The article pointed to the recent expert-level negotiations between the representatives of Iran and the P5+1 (permanent members of the UN Security Council plus Germany) in the Turkish city of Istanbul and pointed out that the result of the meetings indicate that “Iran has not been “softened up” by sanctions” and that Tehran’s conditions for a long-term agreement remain fundamentally the same.

The article also noted that the proposals tabled by the P5+1 indicate that, like the previous US administrations, the Obama administration is not willing to accept Iran’s rights and offer a package that interests Tehran.

“The United States is reaching the end of its ability to threaten ever more severe sanctions against third countries doing business with Iran — but rarely implement such “secondary” sanctions — without eroding the deterrent effect of the threat,” the analysts wrote.

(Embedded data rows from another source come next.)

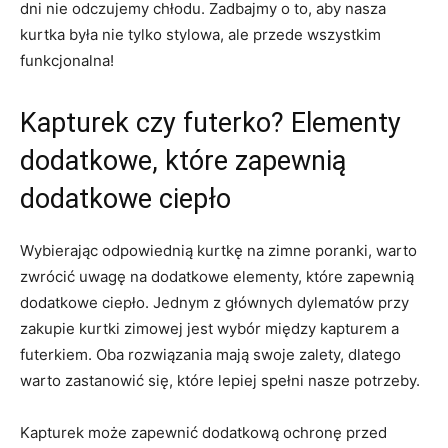
dni nie odczujemy chłodu. Zadbajmy o to, aby nasza
kurtka była nie tylko stylowa, ale przede wszystkim
funkcjonalna!
Kapturek czy futerko? Elementy
dodatkowe, które zapewnią
dodatkowe ciepło
Wybierając odpowiednią kurtkę na zimne poranki, warto
zwrócić uwagę na dodatkowe elementy, które zapewnią
dodatkowe ciepło. Jednym z głównych dylematów przy
zakupie kurtki zimowej jest wybór między kapturem a
futerkiem. Oba rozwiązania mają swoje zalety, dlatego
warto zastanowić się, które lepiej spełni nasze potrzeby.
Kapturek może zapewnić dodatkową ochronę przed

The article argued that the US imposes secondary sanctions on key global players such as China, it will expose itself to serious risk of diplomatic, economic, and legal boomerang effects.
The American analysts noted that irrespective of Iran’s efforts to win international trust and the US campaign to ramp up pressures against the Islamic Republic, nothing can alleviate Israel’s so-called “concerns” about a nuclear-capable Iran.

The article argued that under such circumstances Obama will face “a choice as fateful as it is unpalatable:” Either he has to admit the “reality” that “the United States no longer has the wherewithal to dictate strategic outcomes in the Middle East,” or he could launch another war against another Middle Eastern nation to in fact “protect Israel’s military dominance over its own neighborhood.”

“The only way out of this self-generated dilemma is serious diplomacy, that treats Iranian interests in a serious way … to accept the Islamic Republic of Iran as an enduring political entity representing legitimate national interests, and to come to terms with it as an unavoidably important player in the Middle East,” the analysts concluded.